> [TASK TO COMPLETE]: All the lines below need retyping exactly, apart from the images.

> [INFORMATION SHOWN]:
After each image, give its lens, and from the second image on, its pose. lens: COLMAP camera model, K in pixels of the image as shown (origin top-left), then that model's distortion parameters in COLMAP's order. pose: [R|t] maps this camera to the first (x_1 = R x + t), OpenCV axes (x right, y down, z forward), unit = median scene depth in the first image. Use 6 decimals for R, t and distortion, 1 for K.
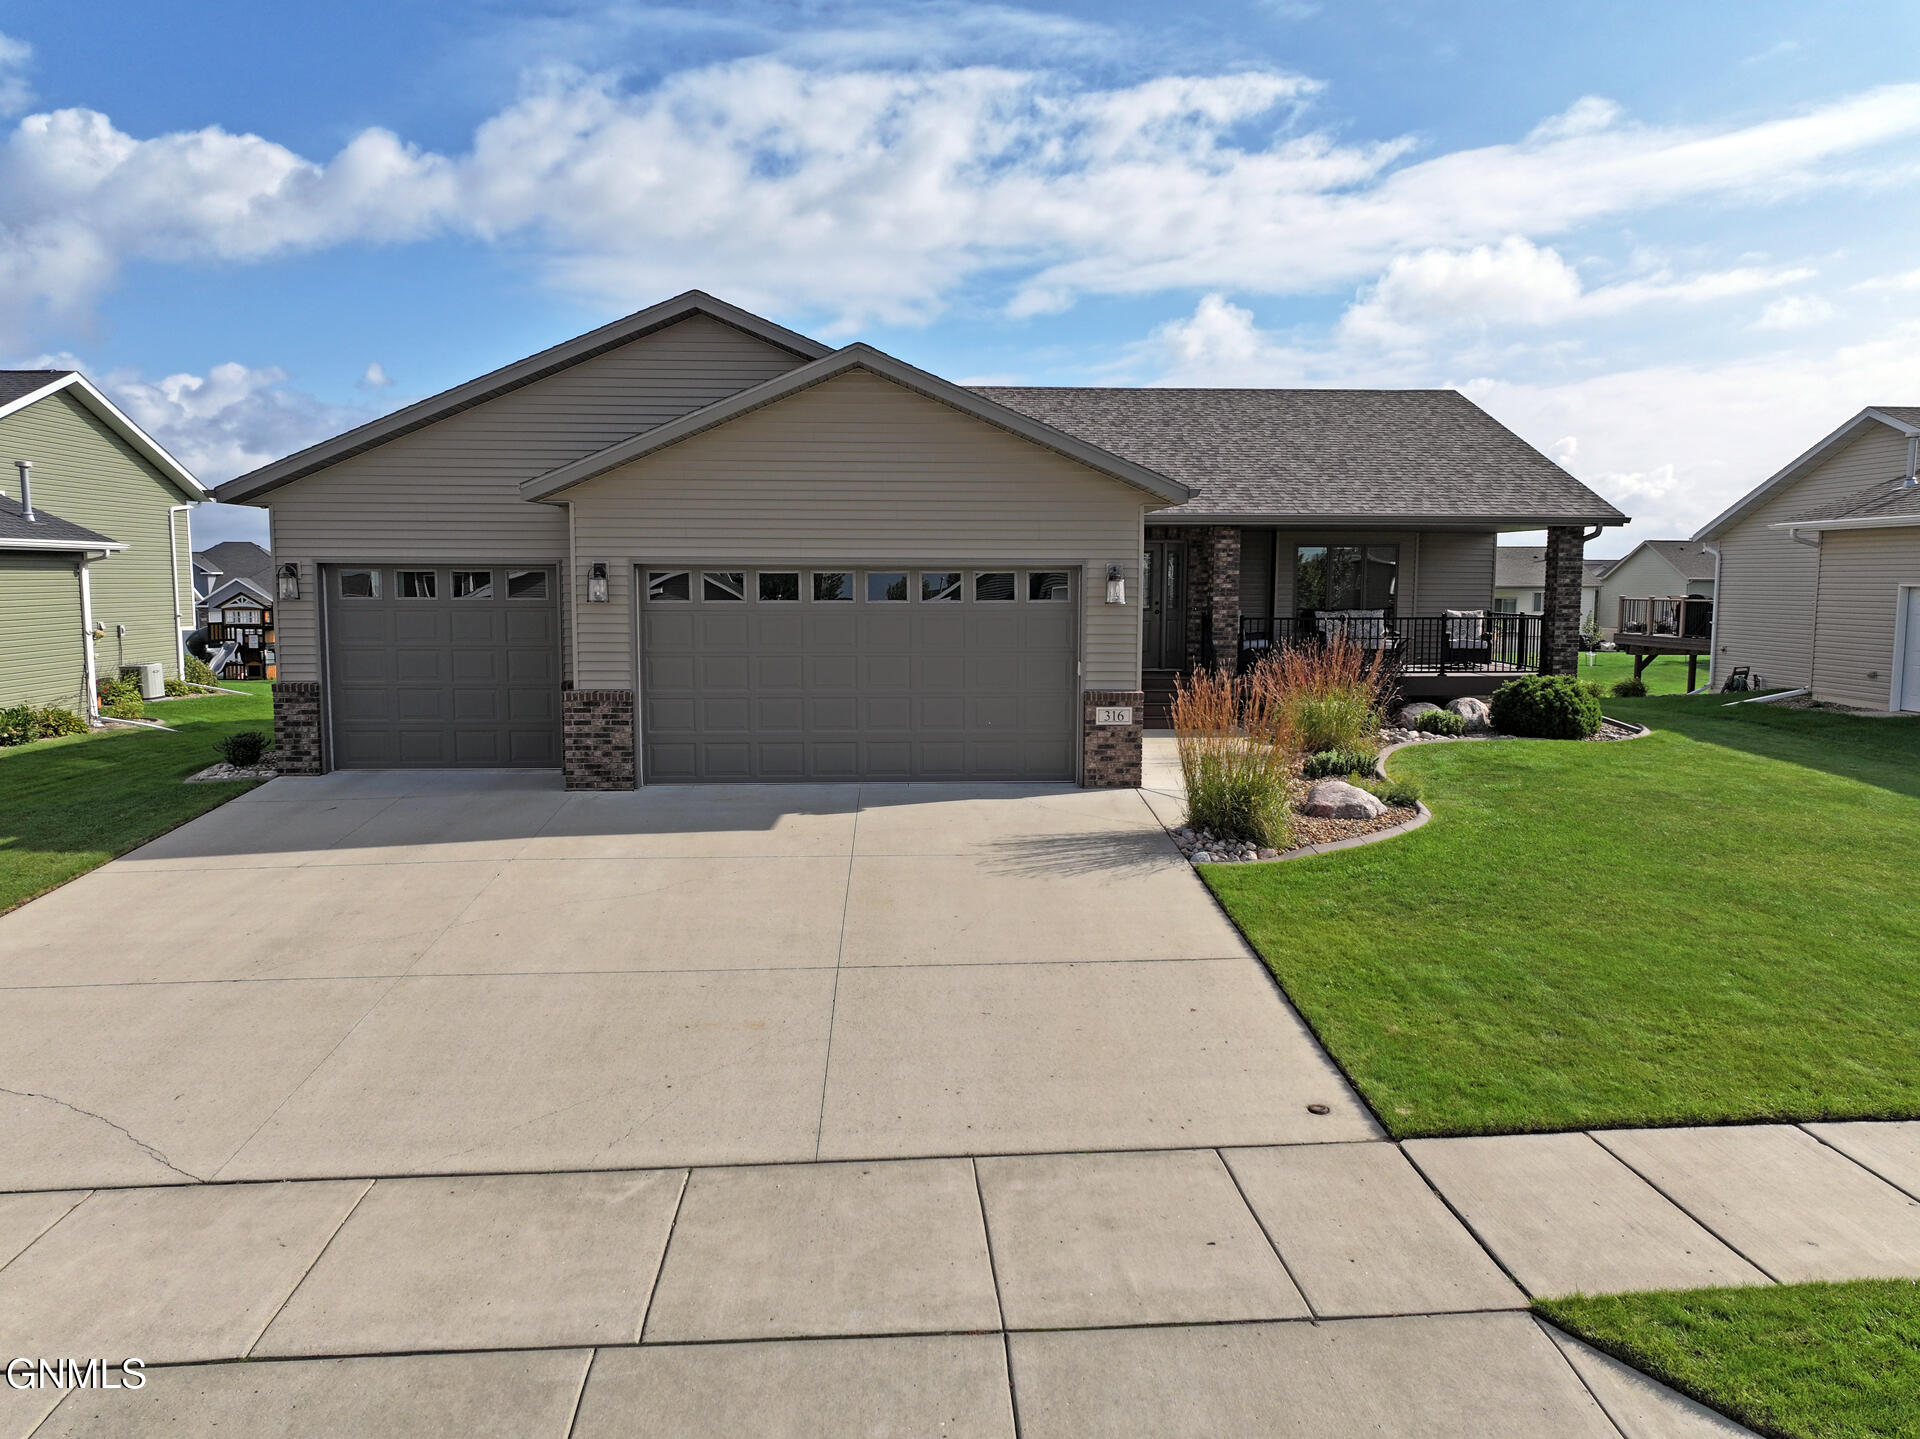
lens RADIAL K [[1360.2, 0, 931.0], [0, 1360.2, 709.5], [0, 0, 1]] dist [0.001341, 0.010408]
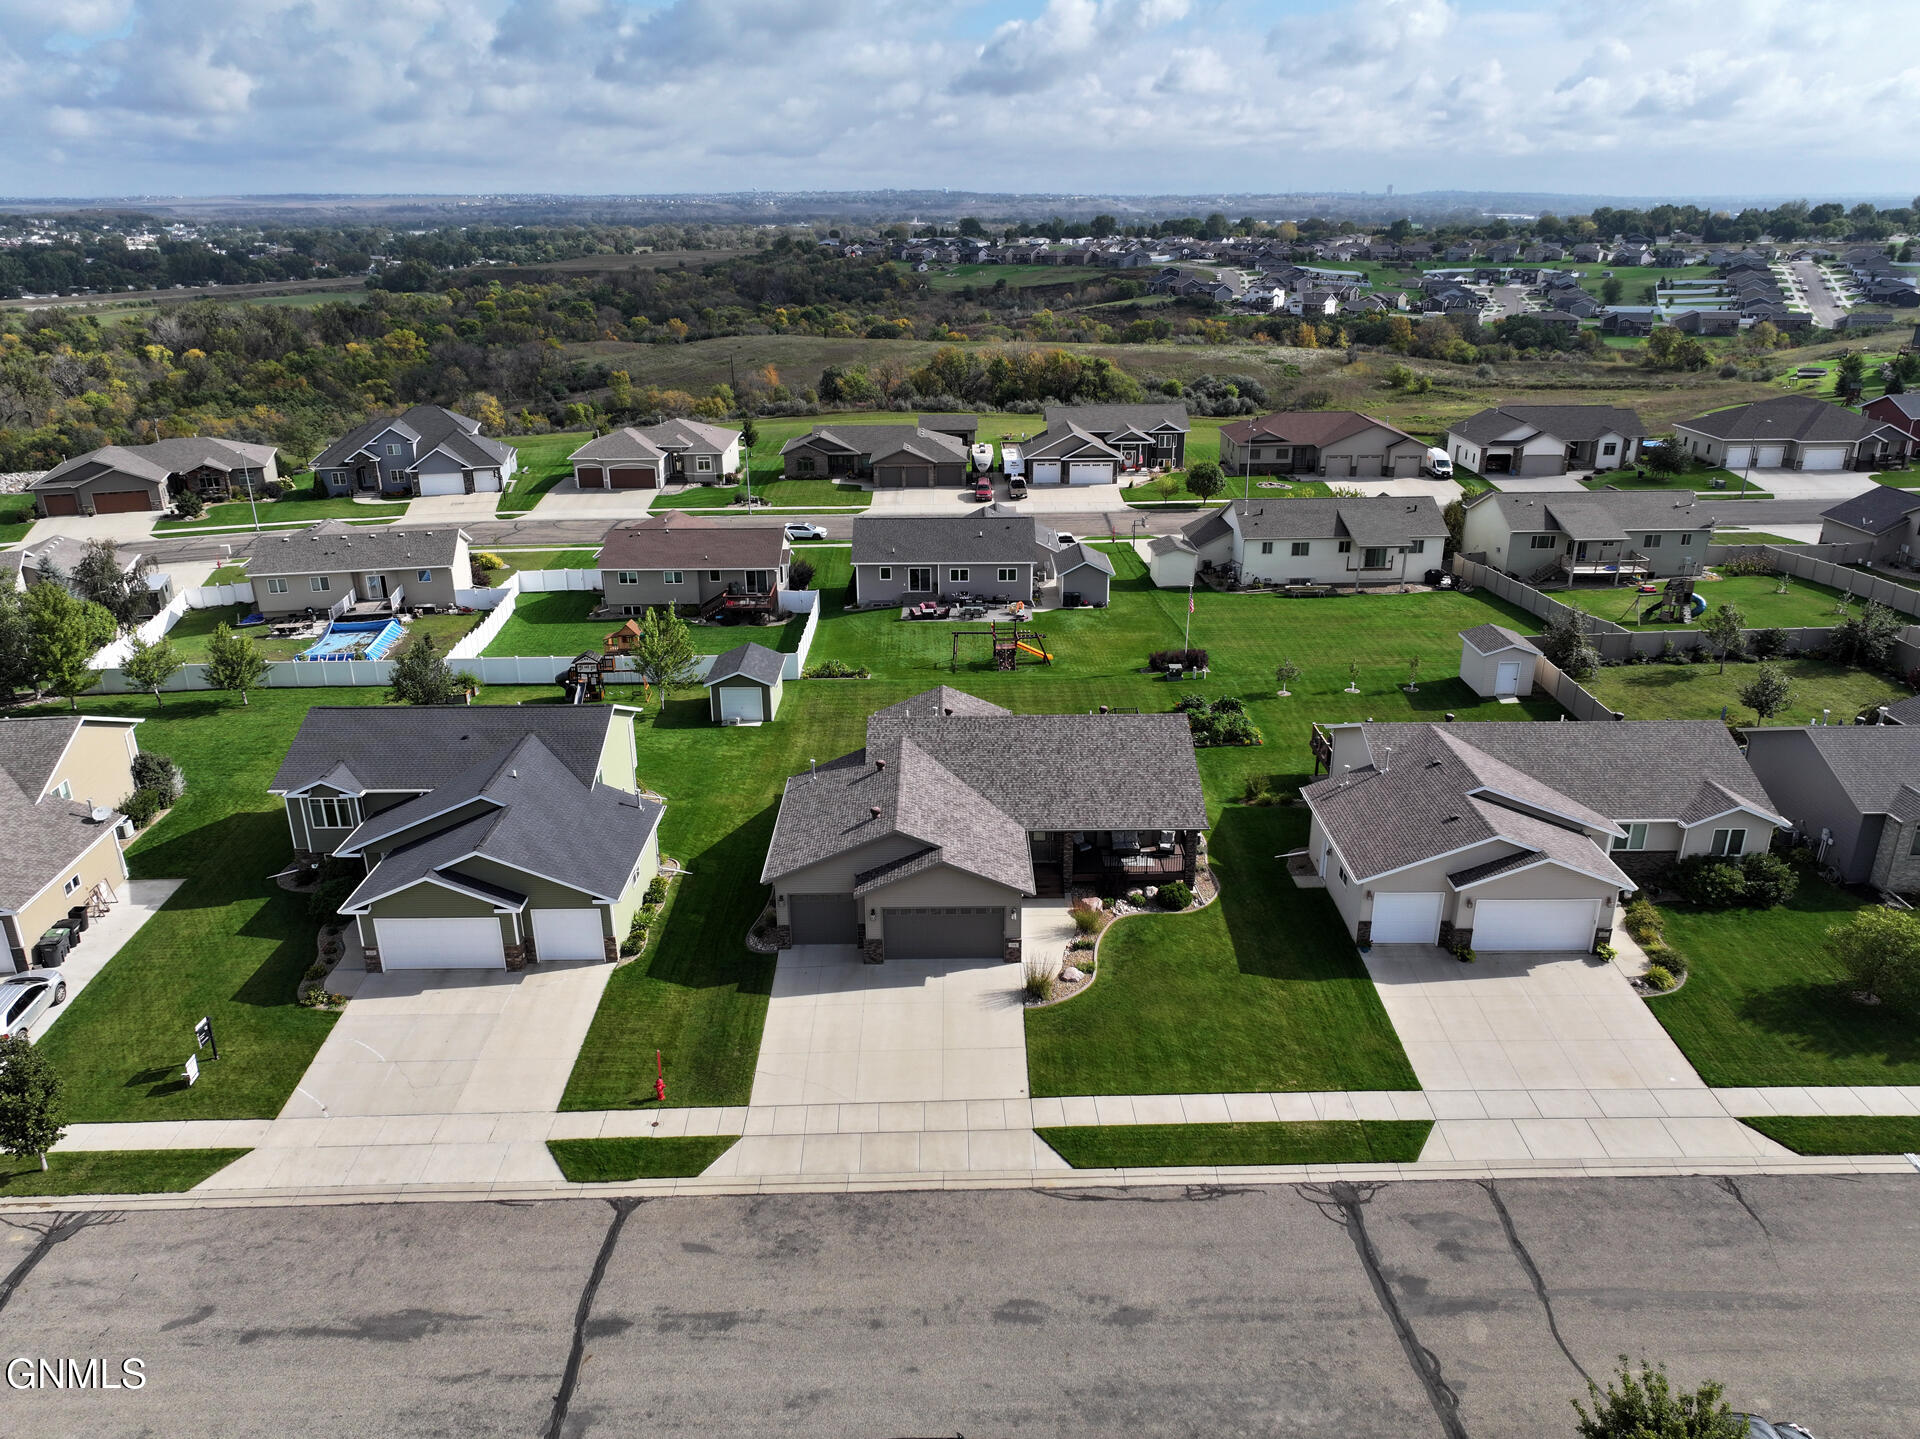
lens RADIAL K [[1360.2, 0, 959.6], [0, 1360.2, 724.9], [0, 0, 1]] dist [0.001341, 0.010408]
pose [[0.999661, -0.004087, -0.025727, 0.080084], [0.010949, 0.962060, 0.272617, -1.461484], [0.023637, -0.272807, 0.961778, -2.202640]]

> [SOLUTION BELOW]:
After each image, give its lens, and from the second image on, its pose. lens: COLMAP camera model, K in pixels of the image as shown (origin top-left), then that model's distortion parameters in COLMAP's order. pose: [R|t] maps this camera to the first (x_1 = R x + t), OpenCV axes (x right, y down, z forward), unit = median scene depth in the first image. Use 6 decimals for R, t and distortion, 1 for K.
lens RADIAL K [[1360.2, 0, 931.0], [0, 1360.2, 709.5], [0, 0, 1]] dist [0.001341, 0.010408]
lens RADIAL K [[1360.2, 0, 959.6], [0, 1360.2, 724.9], [0, 0, 1]] dist [0.001341, 0.010408]
pose [[0.999661, -0.004087, -0.025727, 0.080084], [0.010949, 0.962060, 0.272617, -1.461484], [0.023637, -0.272807, 0.961778, -2.202640]]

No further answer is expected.